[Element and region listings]
━━━━━━━━━━

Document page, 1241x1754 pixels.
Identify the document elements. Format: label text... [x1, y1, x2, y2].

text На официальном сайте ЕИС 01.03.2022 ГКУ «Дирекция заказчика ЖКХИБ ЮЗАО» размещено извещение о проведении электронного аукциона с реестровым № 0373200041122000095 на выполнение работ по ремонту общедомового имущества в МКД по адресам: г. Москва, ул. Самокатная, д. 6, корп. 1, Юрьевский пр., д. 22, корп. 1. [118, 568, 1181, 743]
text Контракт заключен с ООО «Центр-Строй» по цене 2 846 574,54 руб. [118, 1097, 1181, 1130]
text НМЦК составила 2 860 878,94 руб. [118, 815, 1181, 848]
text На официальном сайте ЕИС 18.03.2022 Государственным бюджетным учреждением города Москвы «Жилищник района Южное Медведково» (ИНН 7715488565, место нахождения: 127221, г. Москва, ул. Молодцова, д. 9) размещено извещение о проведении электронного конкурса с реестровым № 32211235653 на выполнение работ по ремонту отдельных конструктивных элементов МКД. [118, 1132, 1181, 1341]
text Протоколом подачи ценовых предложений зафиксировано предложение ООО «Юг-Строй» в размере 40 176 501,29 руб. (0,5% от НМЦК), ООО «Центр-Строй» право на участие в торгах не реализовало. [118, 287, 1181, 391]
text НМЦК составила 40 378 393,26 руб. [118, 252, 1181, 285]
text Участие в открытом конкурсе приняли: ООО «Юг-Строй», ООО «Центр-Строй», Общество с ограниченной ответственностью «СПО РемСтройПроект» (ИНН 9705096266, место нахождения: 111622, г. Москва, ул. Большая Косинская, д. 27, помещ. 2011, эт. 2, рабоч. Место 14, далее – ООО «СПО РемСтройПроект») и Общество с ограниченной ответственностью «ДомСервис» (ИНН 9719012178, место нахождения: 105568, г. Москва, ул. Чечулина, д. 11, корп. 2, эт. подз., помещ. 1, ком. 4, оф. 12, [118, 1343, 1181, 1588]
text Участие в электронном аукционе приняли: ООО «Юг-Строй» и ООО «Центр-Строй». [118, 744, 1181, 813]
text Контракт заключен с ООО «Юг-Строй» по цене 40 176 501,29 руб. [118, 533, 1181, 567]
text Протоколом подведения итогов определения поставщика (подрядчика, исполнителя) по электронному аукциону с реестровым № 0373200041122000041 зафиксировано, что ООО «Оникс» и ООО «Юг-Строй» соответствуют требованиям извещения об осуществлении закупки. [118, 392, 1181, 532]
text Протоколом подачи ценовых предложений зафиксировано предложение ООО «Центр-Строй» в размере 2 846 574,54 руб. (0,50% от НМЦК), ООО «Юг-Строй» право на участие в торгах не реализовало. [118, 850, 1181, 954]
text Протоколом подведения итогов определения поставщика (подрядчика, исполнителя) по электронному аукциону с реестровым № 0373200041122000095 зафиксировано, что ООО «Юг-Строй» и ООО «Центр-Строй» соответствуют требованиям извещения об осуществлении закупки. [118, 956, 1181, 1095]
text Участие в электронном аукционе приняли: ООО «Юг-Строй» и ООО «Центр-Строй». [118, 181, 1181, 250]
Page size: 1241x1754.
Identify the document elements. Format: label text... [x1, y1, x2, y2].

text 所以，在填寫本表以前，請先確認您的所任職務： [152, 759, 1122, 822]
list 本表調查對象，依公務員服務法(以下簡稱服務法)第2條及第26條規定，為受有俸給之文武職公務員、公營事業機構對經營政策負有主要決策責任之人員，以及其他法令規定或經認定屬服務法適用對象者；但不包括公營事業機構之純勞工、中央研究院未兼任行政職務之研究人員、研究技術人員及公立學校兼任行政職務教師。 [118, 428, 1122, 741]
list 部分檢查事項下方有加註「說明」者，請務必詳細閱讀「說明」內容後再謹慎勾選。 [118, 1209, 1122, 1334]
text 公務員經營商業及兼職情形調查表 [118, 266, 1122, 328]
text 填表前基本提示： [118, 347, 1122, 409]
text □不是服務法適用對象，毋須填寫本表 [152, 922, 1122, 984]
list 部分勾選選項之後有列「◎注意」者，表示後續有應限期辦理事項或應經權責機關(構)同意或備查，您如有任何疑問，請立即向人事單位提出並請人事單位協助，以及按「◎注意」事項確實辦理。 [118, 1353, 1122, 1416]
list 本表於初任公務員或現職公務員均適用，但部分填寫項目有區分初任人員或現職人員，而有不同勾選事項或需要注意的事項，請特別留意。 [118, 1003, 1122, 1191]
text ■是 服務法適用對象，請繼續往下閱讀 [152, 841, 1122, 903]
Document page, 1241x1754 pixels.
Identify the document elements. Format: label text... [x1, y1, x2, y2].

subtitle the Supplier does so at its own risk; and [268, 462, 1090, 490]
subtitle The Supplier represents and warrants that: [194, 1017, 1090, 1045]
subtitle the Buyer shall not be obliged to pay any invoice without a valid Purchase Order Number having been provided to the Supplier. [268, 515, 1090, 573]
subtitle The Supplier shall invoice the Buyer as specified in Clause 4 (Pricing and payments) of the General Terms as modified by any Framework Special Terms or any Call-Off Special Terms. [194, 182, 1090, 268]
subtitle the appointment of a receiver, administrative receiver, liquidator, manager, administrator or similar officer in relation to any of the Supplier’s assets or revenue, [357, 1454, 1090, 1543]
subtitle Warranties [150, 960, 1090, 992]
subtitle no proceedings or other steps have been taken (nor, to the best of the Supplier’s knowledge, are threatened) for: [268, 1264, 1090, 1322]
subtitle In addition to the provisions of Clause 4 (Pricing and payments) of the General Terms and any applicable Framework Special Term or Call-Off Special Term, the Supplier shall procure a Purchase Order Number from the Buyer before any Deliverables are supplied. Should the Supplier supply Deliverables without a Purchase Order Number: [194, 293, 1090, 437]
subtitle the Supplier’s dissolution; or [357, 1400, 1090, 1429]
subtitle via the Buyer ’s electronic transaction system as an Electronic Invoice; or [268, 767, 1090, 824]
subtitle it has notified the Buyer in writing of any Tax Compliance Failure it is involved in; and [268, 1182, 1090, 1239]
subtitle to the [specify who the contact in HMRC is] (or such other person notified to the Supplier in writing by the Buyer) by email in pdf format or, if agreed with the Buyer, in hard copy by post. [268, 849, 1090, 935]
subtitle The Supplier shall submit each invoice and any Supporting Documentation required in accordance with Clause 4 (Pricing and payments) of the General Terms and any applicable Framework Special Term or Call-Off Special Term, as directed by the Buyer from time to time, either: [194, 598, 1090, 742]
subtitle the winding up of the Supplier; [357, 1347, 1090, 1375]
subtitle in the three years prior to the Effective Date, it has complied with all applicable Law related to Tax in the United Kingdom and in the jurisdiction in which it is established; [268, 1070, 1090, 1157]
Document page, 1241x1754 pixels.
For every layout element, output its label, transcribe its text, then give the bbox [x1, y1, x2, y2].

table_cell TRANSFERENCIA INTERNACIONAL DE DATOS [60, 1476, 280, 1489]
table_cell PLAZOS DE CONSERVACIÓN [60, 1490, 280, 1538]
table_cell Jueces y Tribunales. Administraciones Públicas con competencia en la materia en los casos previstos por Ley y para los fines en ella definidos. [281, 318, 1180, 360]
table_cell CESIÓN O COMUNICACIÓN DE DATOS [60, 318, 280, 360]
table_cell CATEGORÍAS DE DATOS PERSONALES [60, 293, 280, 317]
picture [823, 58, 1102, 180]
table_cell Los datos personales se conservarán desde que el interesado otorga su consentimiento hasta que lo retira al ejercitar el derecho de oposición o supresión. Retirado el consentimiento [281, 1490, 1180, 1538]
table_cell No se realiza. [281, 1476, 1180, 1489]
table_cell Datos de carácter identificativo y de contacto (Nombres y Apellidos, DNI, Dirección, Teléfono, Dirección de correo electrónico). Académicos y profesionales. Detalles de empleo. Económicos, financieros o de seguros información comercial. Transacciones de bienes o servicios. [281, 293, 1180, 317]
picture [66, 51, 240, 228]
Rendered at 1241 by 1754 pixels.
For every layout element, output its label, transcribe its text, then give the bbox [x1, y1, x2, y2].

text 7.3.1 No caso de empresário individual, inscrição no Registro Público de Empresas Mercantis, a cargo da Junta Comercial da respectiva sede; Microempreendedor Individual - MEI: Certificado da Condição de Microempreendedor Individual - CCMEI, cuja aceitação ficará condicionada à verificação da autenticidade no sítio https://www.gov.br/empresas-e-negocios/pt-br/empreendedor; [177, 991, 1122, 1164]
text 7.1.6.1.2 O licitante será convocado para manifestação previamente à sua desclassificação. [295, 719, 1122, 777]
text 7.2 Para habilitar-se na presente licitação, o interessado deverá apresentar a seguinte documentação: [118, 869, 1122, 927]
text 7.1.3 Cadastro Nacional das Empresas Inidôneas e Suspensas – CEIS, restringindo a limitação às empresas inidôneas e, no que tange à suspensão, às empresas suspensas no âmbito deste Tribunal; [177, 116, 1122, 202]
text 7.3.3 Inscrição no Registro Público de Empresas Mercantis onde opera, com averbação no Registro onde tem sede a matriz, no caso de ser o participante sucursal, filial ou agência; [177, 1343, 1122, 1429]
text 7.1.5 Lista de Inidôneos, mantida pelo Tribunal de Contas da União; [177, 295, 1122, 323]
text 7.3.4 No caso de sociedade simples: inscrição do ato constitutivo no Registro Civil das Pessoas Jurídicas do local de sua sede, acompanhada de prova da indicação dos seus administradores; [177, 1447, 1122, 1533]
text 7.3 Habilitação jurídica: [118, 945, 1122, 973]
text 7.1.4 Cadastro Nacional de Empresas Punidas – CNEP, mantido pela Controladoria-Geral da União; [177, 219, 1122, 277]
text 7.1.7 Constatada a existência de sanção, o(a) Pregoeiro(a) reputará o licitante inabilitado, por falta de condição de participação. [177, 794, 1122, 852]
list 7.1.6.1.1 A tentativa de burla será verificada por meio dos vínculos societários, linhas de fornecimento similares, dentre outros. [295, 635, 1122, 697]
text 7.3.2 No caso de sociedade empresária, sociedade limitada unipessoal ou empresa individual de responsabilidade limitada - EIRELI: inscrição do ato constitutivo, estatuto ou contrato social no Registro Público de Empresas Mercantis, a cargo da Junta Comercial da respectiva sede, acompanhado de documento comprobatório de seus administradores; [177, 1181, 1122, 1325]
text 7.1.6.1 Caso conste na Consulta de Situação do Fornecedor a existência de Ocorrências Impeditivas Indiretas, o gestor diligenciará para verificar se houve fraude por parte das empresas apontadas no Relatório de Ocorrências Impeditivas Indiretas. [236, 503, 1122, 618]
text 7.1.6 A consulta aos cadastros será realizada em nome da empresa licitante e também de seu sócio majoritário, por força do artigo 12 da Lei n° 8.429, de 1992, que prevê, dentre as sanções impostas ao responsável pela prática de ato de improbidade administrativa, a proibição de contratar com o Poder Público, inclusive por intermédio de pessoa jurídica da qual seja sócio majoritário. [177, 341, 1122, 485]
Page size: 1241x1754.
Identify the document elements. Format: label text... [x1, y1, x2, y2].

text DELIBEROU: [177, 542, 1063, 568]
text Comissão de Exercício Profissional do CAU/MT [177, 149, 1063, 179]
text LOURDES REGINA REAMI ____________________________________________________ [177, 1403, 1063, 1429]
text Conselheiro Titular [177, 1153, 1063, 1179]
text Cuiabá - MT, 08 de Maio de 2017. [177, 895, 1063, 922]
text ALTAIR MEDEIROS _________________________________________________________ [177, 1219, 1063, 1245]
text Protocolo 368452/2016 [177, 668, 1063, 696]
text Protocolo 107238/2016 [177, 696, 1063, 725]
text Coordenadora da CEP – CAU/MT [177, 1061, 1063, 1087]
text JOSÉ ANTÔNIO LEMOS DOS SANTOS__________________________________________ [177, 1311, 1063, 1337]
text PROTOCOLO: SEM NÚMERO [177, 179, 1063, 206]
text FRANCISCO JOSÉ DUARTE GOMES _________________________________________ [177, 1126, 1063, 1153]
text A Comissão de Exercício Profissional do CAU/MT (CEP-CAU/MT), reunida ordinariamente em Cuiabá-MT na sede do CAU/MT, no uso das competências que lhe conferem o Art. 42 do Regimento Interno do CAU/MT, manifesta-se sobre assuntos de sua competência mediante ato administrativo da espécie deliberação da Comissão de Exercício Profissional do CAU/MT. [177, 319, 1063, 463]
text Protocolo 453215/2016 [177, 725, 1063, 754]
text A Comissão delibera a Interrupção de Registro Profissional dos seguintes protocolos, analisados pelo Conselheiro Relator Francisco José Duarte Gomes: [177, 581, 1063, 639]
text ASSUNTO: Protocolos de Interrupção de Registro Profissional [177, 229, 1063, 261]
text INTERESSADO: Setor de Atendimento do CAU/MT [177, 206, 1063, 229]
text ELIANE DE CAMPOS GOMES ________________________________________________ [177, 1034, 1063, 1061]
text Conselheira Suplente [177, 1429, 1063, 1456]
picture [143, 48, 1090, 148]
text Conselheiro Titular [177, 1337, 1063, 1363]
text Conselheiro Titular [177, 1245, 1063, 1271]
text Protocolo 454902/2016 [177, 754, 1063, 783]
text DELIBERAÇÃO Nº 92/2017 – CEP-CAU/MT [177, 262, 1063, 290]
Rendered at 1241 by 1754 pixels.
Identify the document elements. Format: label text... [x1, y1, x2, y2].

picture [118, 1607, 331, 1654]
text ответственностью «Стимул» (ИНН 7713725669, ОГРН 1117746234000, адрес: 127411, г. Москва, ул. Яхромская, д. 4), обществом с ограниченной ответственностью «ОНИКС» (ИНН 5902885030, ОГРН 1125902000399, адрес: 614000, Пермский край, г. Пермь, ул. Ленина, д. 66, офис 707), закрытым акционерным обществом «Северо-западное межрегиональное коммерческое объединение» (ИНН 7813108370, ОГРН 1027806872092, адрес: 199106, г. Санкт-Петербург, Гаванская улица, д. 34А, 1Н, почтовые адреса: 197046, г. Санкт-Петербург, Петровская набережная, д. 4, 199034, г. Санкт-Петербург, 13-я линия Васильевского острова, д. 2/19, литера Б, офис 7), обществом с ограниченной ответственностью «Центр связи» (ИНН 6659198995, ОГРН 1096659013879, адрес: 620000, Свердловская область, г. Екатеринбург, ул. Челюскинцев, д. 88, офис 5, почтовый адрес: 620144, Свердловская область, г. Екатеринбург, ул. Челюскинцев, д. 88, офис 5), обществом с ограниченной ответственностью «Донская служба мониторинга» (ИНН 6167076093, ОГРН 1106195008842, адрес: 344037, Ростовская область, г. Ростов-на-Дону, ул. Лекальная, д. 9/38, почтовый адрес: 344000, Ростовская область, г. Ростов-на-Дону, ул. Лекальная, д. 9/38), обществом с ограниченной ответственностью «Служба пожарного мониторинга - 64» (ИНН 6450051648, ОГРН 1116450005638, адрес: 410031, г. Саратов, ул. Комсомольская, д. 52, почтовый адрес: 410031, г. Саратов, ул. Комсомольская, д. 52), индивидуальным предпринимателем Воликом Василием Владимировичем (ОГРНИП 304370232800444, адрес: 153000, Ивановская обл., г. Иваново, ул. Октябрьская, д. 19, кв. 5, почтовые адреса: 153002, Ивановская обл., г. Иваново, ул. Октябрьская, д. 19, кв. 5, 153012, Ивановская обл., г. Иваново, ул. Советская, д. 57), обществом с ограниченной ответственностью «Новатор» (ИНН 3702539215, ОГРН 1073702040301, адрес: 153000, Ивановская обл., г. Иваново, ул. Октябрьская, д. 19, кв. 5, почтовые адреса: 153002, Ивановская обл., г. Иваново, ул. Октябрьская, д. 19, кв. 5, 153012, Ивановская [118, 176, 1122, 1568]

━━━━━━━━━━

:: WHAT YOU ARE ASKED TO DO ::
Give the part of the data that opens with the line containing "text 7.3.1 No" and closes with the line containing "text 7.3.2 No" as a numbered list, leaving out blank lines.

:: SOLUTION FOR THIS EXERCISE ::
1. text 7.3.1 No caso de empresário individual, inscrição no Registro Público de Empresas Mercantis, a cargo da Junta Comercial da respectiva sede; Microempreendedor Individual - MEI: Certificado da Condição de Microempreendedor Individual - CCMEI, cuja aceitação ficará condicionada à verificação da autenticidade no sítio https://www.gov.br/empresas-e-negocios/pt-br/empreendedor; [177, 991, 1122, 1164]
2. text 7.1.6.1.2 O licitante será convocado para manifestação previamente à sua desclassificação. [295, 719, 1122, 777]
3. text 7.2 Para habilitar-se na presente licitação, o interessado deverá apresentar a seguinte documentação: [118, 869, 1122, 927]
4. text 7.1.3 Cadastro Nacional das Empresas Inidôneas e Suspensas – CEIS, restringindo a limitação às empresas inidôneas e, no que tange à suspensão, às empresas suspensas no âmbito deste Tribunal; [177, 116, 1122, 202]
5. text 7.3.3 Inscrição no Registro Público de Empresas Mercantis onde opera, com averbação no Registro onde tem sede a matriz, no caso de ser o participante sucursal, filial ou agência; [177, 1343, 1122, 1429]
6. text 7.1.5 Lista de Inidôneos, mantida pelo Tribunal de Contas da União; [177, 295, 1122, 323]
7. text 7.3.4 No caso de sociedade simples: inscrição do ato constitutivo no Registro Civil das Pessoas Jurídicas do local de sua sede, acompanhada de prova da indicação dos seus administradores; [177, 1447, 1122, 1533]
8. text 7.3 Habilitação jurídica: [118, 945, 1122, 973]
9. text 7.1.4 Cadastro Nacional de Empresas Punidas – CNEP, mantido pela Controladoria-Geral da União; [177, 219, 1122, 277]
10. text 7.1.7 Constatada a existência de sanção, o(a) Pregoeiro(a) reputará o licitante inabilitado, por falta de condição de participação. [177, 794, 1122, 852]
11. list 7.1.6.1.1 A tentativa de burla será verificada por meio dos vínculos societários, linhas de fornecimento similares, dentre outros. [295, 635, 1122, 697]
12. text 7.3.2 No caso de sociedade empresária, sociedade limitada unipessoal ou empresa individual de responsabilidade limitada - EIRELI: inscrição do ato constitutivo, estatuto ou contrato social no Registro Público de Empresas Mercantis, a cargo da Junta Comercial da respectiva sede, acompanhado de documento comprobatório de seus administradores; [177, 1181, 1122, 1325]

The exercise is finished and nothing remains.